# Excerpted passage:
──────────

Comptroller of New York
- In office November 8, 1906 – December 31, 1906
- Appointed by: Governor Frank W. Higgins
- Preceded by: Otto Kelsey (May 1906)
- Succeeded by: Charles H. Gaus

First Deputy Comptroller of New York
- In office 1903 – May 3, 1906
- Preceded by: Charles H. Gaus
- Succeeded by: Vacant

Personal details
- Born: July 22, 1866 Galesburg, Illinois, U.S.
- Died: November 29, 1943 (aged 77) Fair Haven, Vermont, U.S.
- Spouse: Adelaide Thompson Harrington
- Children: 4
- Education: Knox College Columbia Law School
- Profession: Attorney

= William C. Wilson (New York politician) =

American politician (1866–1943)

William Carr Wilson (July 22, 1866 – November 29, 1943) was an American lawyer and politician.

He was the Republican boss of the Twenty-Seventh Assembly District in New York City, and had a law office at 55, Liberty Street.

On May 3, 1900, he was appointed by Comptroller William J. Morgan one of the first five New York State Transfer Tax Appraisers for New York County under the new transfer tax law. He was First Deputy Comptroller under Otto Kelsey, and became Acting Comptroller upon Kelsey's resignation in May 1906. After months of delay, he finally was appointed New York State Comptroller by Governor Frank W. Higgins on November 8, 1906, to serve for the remainder of Kelsey's unexpired term.

──────────

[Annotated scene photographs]
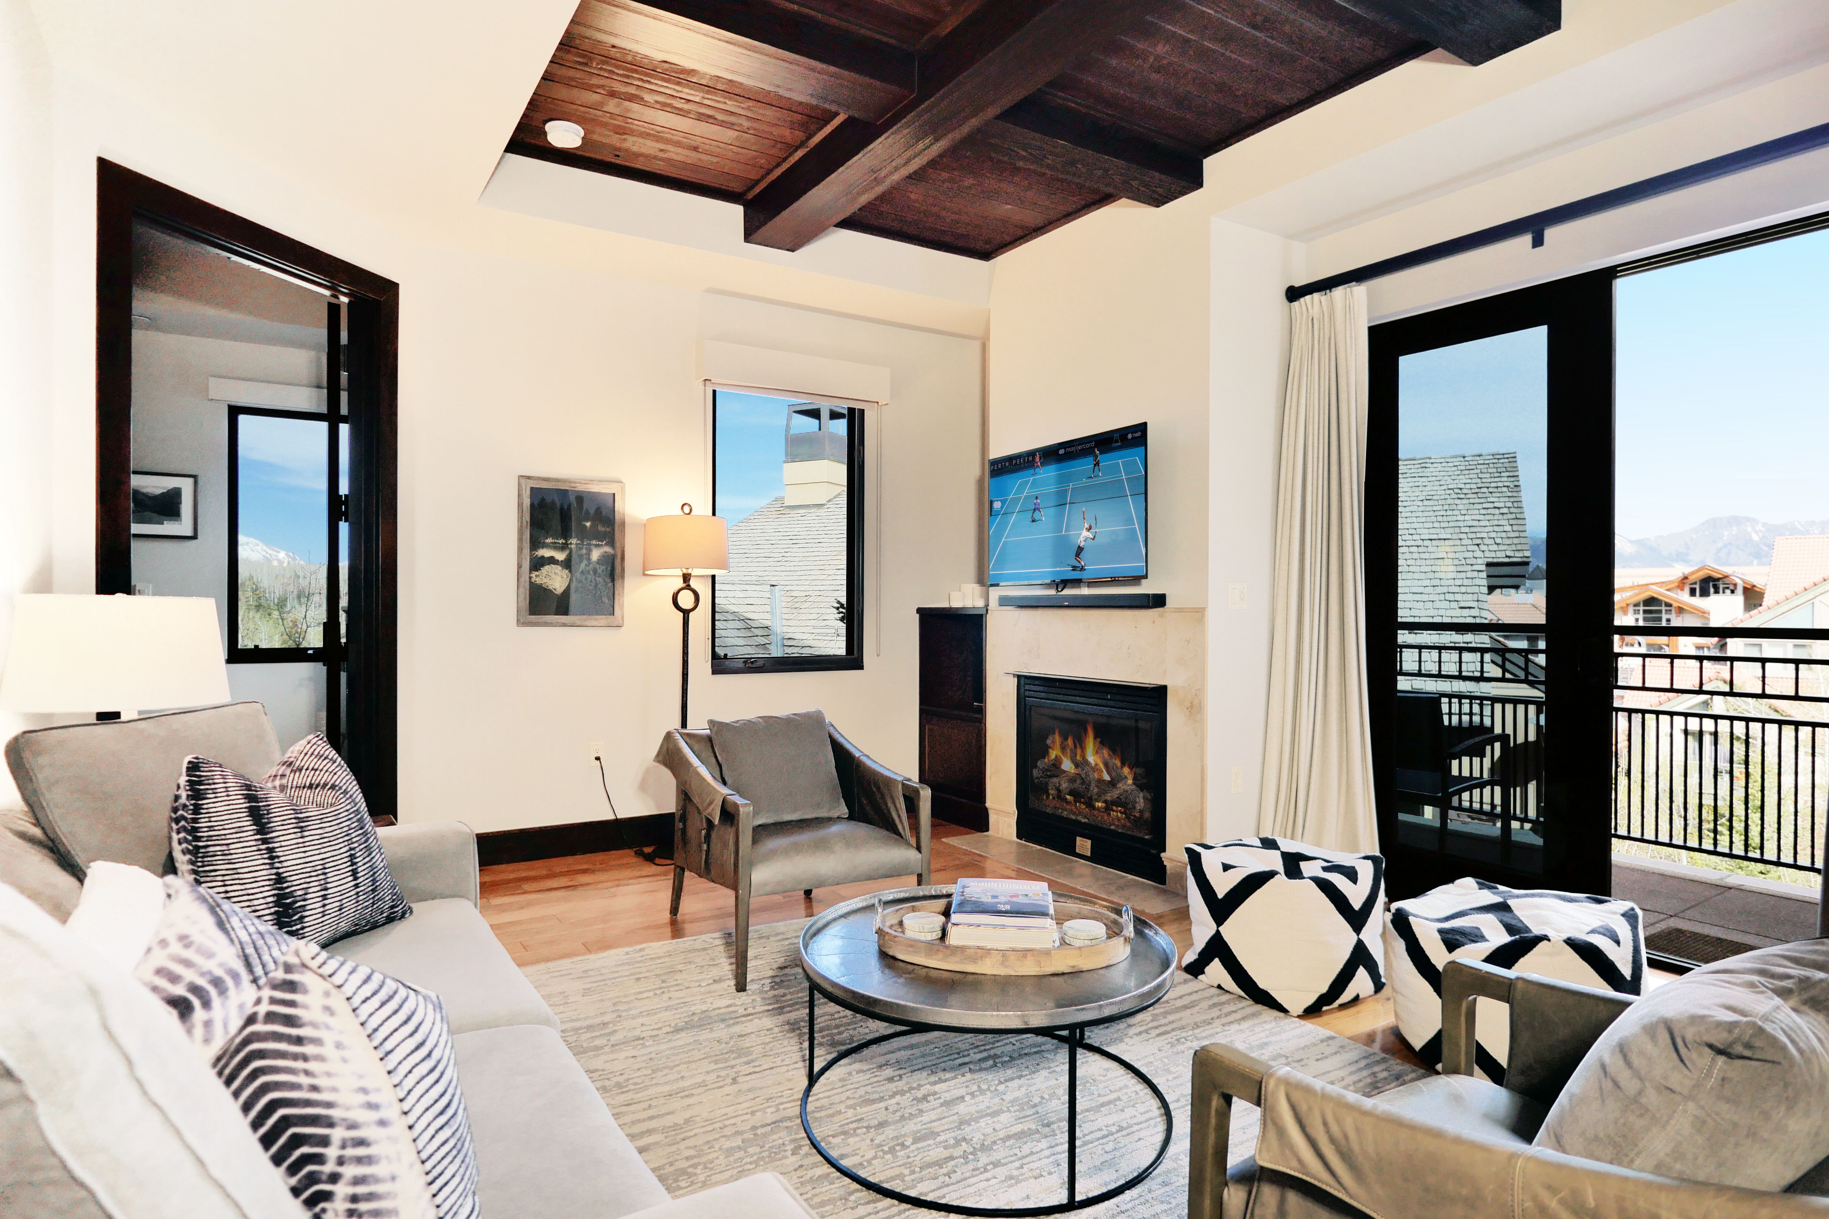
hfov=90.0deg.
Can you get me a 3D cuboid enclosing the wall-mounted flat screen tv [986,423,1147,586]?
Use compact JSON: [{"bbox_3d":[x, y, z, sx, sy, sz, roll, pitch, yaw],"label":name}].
[{"bbox_3d":[0.695,-0.454,4.321,0.060,0.655,1.070,0,0,-35],"label":"wall-mounted flat screen tv"}]

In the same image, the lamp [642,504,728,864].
[{"bbox_3d":[-1.096,0.336,4.353,0.395,1.685,0.395,0,0,0],"label":"lamp"}]

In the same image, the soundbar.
[{"bbox_3d":[0.786,-0.042,4.468,0.105,0.060,0.985,0,0,-37],"label":"soundbar"}]

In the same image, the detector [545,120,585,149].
[{"bbox_3d":[-1.374,-1.863,3.596,0.150,0.042,0.150,0,0,-29],"label":"detector"}]

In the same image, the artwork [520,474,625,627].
[{"bbox_3d":[-1.624,-0.269,4.348,0.480,0.700,0.030,0,0,-29],"label":"artwork"}]

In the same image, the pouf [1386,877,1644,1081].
[{"bbox_3d":[1.571,0.990,2.410,0.408,0.413,0.408,0,0,-28],"label":"pouf"}]

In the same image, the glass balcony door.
[{"bbox_3d":[2.201,-0.007,3.620,0.060,2.420,0.940,0,0,-36],"label":"glass balcony door"}]

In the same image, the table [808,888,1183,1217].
[{"bbox_3d":[0.173,0.986,2.225,0.881,0.411,0.881,0,0,0],"label":"table"}]

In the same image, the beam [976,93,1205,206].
[{"bbox_3d":[0.646,-1.826,3.590,1.110,0.171,0.230,0,0,-30],"label":"beam"}]

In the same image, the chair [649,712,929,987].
[{"bbox_3d":[-0.448,0.822,3.345,0.695,0.725,0.835,0,0,-26],"label":"chair"}]

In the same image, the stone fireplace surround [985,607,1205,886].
[{"bbox_3d":[0.820,0.592,4.366,0.120,1.189,1.419,0,0,-35],"label":"stone fireplace surround"}]

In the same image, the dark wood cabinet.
[{"bbox_3d":[0.360,0.580,5.121,0.420,1.195,0.600,0,0,-37],"label":"dark wood cabinet"}]

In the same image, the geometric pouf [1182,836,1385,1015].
[{"bbox_3d":[1.190,0.988,2.970,0.420,0.405,0.420,0,0,-32],"label":"geometric pouf"}]

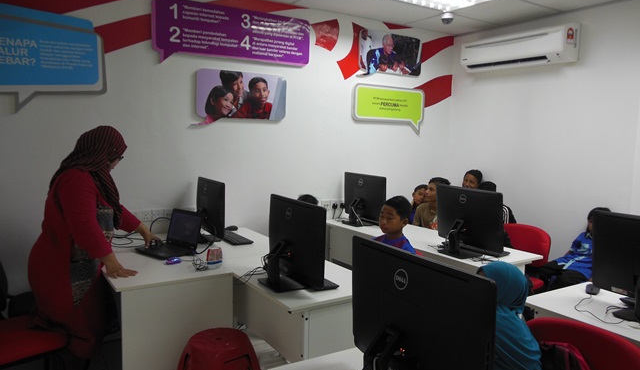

──────────

# Assigned task:
Quote the William C. Wilson biography in full, word for word. The data above can be set aside for what comes next.

# Exercise solution:
Comptroller of New York
- In office November 8, 1906 – December 31, 1906
- Appointed by: Governor Frank W. Higgins
- Preceded by: Otto Kelsey (May 1906)
- Succeeded by: Charles H. Gaus

First Deputy Comptroller of New York
- In office 1903 – May 3, 1906
- Preceded by: Charles H. Gaus
- Succeeded by: Vacant

Personal details
- Born: July 22, 1866 Galesburg, Illinois, U.S.
- Died: November 29, 1943 (aged 77) Fair Haven, Vermont, U.S.
- Spouse: Adelaide Thompson Harrington
- Children: 4
- Education: Knox College Columbia Law School
- Profession: Attorney

= William C. Wilson (New York politician) =

American politician (1866–1943)

William Carr Wilson (July 22, 1866 – November 29, 1943) was an American lawyer and politician.

He was the Republican boss of the Twenty-Seventh Assembly District in New York City, and had a law office at 55, Liberty Street.

On May 3, 1900, he was appointed by Comptroller William J. Morgan one of the first five New York State Transfer Tax Appraisers for New York County under the new transfer tax law. He was First Deputy Comptroller under Otto Kelsey, and became Acting Comptroller upon Kelsey's resignation in May 1906. After months of delay, he finally was appointed New York State Comptroller by Governor Frank W. Higgins on November 8, 1906, to serve for the remainder of Kelsey's unexpired term.